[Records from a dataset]
# # #
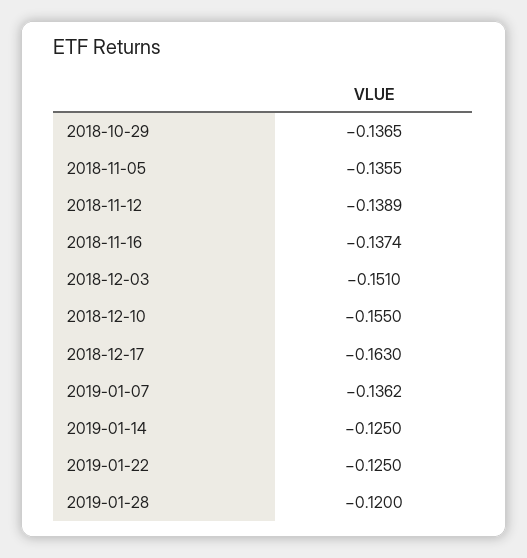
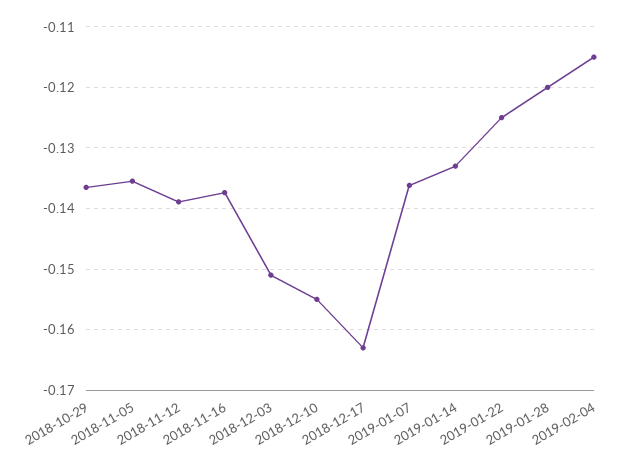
  {
    "2018-10-29": -0.1365,
    "2018-11-05": -0.1355,
    "2018-11-12": -0.1389,
    "2018-11-16": -0.1374,
    "2018-12-03": -0.151,
    "2018-12-10": -0.155,
    "2018-12-17": -0.163,
    "2019-01-07": -0.1362,
-   "2019-01-14": -0.125,
+   "2019-01-14": -0.133,
    "2019-01-22": -0.125,
-   "2019-01-28": -0.12
+   "2019-01-28": -0.12,
+   "2019-02-04": -0.115
  }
# # #
**Task objective:**
The task calls for every line of the data to be returned exactly, without pictures.

**Written response:**
  {
    "2018-10-29": -0.1365,
    "2018-11-05": -0.1355,
    "2018-11-12": -0.1389,
    "2018-11-16": -0.1374,
    "2018-12-03": -0.151,
    "2018-12-10": -0.155,
    "2018-12-17": -0.163,
    "2019-01-07": -0.1362,
-   "2019-01-14": -0.125,
+   "2019-01-14": -0.133,
    "2019-01-22": -0.125,
-   "2019-01-28": -0.12
+   "2019-01-28": -0.12,
+   "2019-02-04": -0.115
  }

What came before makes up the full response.